Glamorous Illusions by Lisa T. Bergren gave a glimpse into the life of the super rich at the beginning of the twentieth century. The year is 1913 and Cora has returned home from Normal School for the summer. Her dad has a stroke and recovers quite well. Then he has another stroke and this time he is completely incapacitated. Cora is working herself into a state exhaustion to keep the small farm going in spite of the drought that is plaguing the entire area. Cora is in the barn working when a fine carriage appears at the door of the farmhouse and two very well dressed men alight from the carriage. One man, a doctor, goes inside to examine Cora’s father. The other man, Wallace Kensington, the copper king of Montana, is talking to Cora’s mother and when Cora walks up her mother introduces him and then he drops a bombshell. He is Cora’s birth father. She does not believe him but then her mother convinces her that what he says is true. He is there to offer her the deal of a lifetime. She is to take the Grand Tour of Europe with his other three children and three of their friends and in return he will send her father to the best hospital in Minnesota, pay her mother three times the worth of the farm, and pay for the rest of her education at the Normal School. Cora argues that she can keep the farm going but after talking more with her mother she accepts Kensington’s offer in spite of her doubts. During the Grand Tour not only will Cora get to know her brother and two sisters, but she will come to learn a lot about herself.

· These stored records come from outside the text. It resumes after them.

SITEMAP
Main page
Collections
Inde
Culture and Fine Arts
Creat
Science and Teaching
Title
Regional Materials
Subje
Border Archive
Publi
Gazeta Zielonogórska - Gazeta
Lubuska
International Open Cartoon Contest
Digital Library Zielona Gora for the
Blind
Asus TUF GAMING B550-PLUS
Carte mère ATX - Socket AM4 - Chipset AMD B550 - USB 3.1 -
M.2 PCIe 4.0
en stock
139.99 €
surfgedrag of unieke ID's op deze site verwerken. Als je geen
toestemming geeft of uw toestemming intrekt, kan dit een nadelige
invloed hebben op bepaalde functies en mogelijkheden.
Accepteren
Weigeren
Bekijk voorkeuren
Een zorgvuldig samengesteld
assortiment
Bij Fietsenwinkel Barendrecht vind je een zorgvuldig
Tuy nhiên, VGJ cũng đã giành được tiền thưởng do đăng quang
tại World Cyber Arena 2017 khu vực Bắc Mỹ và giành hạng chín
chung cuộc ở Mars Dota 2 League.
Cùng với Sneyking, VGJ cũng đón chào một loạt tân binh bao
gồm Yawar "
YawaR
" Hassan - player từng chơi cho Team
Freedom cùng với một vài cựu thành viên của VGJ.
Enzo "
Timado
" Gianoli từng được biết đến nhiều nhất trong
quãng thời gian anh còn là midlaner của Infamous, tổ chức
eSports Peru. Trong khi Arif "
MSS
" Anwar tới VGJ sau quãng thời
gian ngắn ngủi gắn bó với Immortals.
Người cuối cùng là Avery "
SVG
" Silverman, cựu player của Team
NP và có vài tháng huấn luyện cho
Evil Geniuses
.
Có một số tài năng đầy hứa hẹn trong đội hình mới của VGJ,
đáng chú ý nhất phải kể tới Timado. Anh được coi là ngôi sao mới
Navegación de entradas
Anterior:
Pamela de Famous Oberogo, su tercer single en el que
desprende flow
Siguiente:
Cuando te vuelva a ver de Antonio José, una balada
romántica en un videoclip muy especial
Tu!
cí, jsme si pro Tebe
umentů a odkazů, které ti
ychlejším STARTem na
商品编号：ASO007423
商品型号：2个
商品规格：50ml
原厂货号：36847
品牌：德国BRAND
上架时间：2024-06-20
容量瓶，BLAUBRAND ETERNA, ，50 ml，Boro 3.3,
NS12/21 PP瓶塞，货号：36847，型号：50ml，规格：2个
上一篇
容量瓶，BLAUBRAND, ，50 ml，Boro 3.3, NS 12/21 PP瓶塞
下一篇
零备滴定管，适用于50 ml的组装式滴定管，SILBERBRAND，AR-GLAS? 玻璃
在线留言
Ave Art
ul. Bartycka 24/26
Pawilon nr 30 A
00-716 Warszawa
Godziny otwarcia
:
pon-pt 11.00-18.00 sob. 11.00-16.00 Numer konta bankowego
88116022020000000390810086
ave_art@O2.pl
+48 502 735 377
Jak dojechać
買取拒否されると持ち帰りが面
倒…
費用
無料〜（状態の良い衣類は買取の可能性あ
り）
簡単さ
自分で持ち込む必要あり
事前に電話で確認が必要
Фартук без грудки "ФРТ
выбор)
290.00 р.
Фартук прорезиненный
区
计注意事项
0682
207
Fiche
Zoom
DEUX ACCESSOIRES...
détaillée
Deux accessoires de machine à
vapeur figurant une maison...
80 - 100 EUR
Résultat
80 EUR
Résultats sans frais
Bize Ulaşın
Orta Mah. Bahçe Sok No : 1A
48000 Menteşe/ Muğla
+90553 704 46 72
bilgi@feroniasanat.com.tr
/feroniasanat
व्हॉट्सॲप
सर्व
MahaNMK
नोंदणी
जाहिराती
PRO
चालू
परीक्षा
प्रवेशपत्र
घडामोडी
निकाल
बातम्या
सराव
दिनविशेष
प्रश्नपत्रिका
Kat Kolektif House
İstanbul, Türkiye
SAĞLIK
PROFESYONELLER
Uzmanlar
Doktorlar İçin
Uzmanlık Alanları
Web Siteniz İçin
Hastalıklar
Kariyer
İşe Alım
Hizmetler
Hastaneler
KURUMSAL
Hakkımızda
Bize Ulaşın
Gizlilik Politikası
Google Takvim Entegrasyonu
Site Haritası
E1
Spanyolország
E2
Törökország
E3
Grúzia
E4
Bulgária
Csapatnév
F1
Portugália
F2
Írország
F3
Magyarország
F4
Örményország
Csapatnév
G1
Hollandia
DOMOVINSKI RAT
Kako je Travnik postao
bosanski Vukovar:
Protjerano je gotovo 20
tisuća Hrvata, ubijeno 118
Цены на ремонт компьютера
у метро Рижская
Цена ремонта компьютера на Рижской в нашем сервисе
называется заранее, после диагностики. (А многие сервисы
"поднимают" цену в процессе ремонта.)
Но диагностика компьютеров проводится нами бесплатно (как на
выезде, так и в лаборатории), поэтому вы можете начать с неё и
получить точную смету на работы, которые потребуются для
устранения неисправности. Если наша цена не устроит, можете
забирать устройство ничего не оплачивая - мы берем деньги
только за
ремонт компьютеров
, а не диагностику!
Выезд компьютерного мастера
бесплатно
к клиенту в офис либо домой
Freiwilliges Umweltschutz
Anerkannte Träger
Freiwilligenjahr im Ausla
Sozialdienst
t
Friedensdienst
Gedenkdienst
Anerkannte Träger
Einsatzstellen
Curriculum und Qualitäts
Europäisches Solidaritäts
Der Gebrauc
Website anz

The author did an excellent job developing the characters and they definitely came alive on the pages of the book. There were lots of twists and turns in the plot and many times one was left wondering what was going to happen next. There were also several times when I was sitting on the edge of my chair wondering if Cora or someone else was going to get out of the trouble they were in. There was even one incident when death seemed likely for one of the travelers. The dialogue in the novel was very enjoyable and whether it was Cora talking with Will, the two youngest girls talking and giggling, or any other individual speaking, the dialogue was great. When the Bear, leader of the group, was lecturing about the museums, art works, buildings, cities, and other items I could almost see what the group was seeing and felt as if I were right there with the group. The author obviously did a great deal of research for this novel and it shows throughout the entire book.
I highly recommend this book to all who like to read historical novels about the lives and loves of the super rich in the early twentieth century.
I received a complimentary copy of this book from David C. Cook at Net Galley in exchange for an honest review. I was not required to write a positive review. The opinions I have expressed are my own.